“After all, Norman, she may prove a pleasure and a comfort to us,” Mrs. de Vere said.

She liked to look on the bright side.

“Let us hope so for your sake, dear little mother,” he answered, dryly. Then he looked at her with something like compassion. “After all, life must be lonely for her, poor thing!” he mused. “She has no absorbing work like mine to fill up the measure of her time. I believe that at the bottom of her heart she is glad that Thea West is coming, only she will not confess it for fear of offending me.”

Mrs. de Vere was certainly in a flutter of pleasant anticipation. She spared no pains to have Thea’s rooms bright and attractive. She had dazzling visions of a lovely girl fluttering about the house and grounds; of the long-closed piano being opened; of music trilling through the long-silent rooms. She had almost given up society, because Norman cared so little for it, but now she would accept more invitations for the sake of the bright young girl, who would love music and dancing and everything that was gay and happy, and whose lovers would quite besiege Verelands.

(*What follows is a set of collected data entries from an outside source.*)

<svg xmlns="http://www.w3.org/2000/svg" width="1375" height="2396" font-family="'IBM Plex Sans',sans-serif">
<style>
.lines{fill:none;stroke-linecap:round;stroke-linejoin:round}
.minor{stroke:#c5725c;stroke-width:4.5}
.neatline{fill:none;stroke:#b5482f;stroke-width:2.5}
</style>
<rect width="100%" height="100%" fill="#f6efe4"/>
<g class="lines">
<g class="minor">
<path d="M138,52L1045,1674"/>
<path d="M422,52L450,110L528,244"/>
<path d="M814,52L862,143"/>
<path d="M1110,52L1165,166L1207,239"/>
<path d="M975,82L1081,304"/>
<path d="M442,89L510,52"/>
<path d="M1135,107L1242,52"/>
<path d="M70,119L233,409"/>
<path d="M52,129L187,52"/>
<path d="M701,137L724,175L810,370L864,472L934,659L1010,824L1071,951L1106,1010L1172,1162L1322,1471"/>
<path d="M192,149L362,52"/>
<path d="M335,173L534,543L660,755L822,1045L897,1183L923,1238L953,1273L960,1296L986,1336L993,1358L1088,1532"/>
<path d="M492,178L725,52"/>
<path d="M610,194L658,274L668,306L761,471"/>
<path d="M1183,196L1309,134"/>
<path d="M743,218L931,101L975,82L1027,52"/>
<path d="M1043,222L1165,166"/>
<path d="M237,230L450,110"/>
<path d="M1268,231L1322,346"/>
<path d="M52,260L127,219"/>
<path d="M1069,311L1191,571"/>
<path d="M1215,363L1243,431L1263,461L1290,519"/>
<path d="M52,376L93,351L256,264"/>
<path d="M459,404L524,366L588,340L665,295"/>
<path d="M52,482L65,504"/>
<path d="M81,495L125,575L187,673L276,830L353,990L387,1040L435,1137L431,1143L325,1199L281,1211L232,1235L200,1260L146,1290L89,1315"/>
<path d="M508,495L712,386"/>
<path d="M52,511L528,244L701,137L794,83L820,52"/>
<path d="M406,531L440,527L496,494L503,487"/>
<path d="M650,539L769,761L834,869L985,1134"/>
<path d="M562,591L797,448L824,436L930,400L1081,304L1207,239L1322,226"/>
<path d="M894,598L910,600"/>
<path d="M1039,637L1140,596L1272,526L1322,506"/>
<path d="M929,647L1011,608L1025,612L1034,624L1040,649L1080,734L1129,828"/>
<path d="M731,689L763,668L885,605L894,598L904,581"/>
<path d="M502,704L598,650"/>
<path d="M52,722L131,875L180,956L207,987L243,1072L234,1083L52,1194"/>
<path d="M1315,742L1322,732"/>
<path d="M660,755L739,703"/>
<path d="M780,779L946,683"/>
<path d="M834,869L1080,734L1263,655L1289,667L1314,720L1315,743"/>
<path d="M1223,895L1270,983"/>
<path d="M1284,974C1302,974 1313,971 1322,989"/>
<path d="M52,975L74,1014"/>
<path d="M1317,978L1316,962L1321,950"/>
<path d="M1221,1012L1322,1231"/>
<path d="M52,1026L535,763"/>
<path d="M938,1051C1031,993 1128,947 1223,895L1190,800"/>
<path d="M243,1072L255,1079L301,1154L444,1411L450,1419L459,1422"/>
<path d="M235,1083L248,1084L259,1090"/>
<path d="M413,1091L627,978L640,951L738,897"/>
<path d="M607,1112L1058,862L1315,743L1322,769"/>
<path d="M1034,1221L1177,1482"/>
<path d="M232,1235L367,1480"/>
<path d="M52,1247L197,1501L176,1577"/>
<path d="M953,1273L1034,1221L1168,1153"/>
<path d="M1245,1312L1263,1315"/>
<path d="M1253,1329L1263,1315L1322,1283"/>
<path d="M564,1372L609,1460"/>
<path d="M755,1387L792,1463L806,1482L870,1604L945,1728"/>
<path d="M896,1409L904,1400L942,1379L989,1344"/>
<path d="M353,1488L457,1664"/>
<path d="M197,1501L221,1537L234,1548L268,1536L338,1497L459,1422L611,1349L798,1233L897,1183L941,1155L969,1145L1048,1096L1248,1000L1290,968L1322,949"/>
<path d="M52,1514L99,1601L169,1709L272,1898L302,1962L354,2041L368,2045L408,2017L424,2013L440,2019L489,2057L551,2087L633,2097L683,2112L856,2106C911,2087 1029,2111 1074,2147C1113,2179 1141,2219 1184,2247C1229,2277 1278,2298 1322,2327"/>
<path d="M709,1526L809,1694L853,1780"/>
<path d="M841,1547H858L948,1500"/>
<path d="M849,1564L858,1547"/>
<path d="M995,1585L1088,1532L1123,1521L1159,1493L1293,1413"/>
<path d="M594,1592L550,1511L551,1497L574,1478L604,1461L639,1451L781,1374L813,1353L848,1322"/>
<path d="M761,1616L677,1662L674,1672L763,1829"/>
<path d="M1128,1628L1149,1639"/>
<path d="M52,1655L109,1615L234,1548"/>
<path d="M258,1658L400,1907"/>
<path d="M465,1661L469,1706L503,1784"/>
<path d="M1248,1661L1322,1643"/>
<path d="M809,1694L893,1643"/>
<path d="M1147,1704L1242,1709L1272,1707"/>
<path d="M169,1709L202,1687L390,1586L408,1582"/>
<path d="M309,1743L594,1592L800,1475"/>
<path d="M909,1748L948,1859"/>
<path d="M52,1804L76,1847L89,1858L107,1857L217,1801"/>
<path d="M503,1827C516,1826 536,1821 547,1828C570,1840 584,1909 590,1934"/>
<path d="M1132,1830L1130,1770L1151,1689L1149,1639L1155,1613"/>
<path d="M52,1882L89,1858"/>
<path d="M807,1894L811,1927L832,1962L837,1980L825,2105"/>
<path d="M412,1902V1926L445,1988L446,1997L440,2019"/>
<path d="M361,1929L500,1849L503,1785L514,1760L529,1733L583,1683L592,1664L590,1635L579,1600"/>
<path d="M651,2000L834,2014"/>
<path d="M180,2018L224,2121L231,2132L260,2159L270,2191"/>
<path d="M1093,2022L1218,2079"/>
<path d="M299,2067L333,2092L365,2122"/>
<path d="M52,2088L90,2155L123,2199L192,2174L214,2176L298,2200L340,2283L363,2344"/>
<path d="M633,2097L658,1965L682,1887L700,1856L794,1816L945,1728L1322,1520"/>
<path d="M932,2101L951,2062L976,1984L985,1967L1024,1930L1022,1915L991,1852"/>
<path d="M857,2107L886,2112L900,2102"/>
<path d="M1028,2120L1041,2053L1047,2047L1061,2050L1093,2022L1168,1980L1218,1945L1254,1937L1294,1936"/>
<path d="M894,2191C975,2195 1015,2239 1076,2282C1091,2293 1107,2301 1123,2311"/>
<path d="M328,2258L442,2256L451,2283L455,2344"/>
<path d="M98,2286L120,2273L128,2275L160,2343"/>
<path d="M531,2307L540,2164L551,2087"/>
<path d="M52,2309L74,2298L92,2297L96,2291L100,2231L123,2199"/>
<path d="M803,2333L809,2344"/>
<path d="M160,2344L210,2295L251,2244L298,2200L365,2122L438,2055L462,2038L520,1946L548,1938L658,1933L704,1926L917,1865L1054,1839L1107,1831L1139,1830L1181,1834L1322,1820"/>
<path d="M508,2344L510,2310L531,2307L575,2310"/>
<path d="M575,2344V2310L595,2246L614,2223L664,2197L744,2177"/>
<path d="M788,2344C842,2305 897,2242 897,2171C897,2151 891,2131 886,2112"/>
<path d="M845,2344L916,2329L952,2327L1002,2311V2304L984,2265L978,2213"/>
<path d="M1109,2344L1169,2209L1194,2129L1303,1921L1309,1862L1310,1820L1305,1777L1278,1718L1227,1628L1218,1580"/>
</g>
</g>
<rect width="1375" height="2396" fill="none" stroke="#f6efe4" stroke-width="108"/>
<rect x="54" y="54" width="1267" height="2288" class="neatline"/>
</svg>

“It will be almost like having a daughter of my own—and I always wanted a daughter so much,” she sighed.

But to her dismay the postman brought one morning a little letter in a pretty, school-girlish hand to Norman de Vere—a letter breathing defiance and independence.

“I refuse to recognize your alleged authority over me, Mr. Norman de Vere. I have been told that you found me in a wreck, and that the only interest you have in me is that of charity for a friendless child. I thank you and your mother for the charity bestowed on me, and, God helping me, I will repay in time the obligations I owe you—at least, as far as they can be repaid in money. I am a woman now, and no longer need eat the bitter bread of charity. I left my home at Mr. Hinton’s because my presence was unwelcome there, and am earning my bread and butter with my own hands. In the full intention of continuing to do so, and firmly declining the home at Verelands, which it must be as irksome for you to offer as it would be for me to accept, I remain,

“Gratefully yours,
“Thea West.”

Mrs. de Vere sat gazing at the letter like a statue. She could not realize it, this proud, defiant spirit of the girl she remembered so kindly. A vision of the child stole over her—the sunny curls, the frank blue eyes, the loving heart. How could this be Little Sweetheart?

“Well, mother?” Norman said at last, impatient of her blank silence.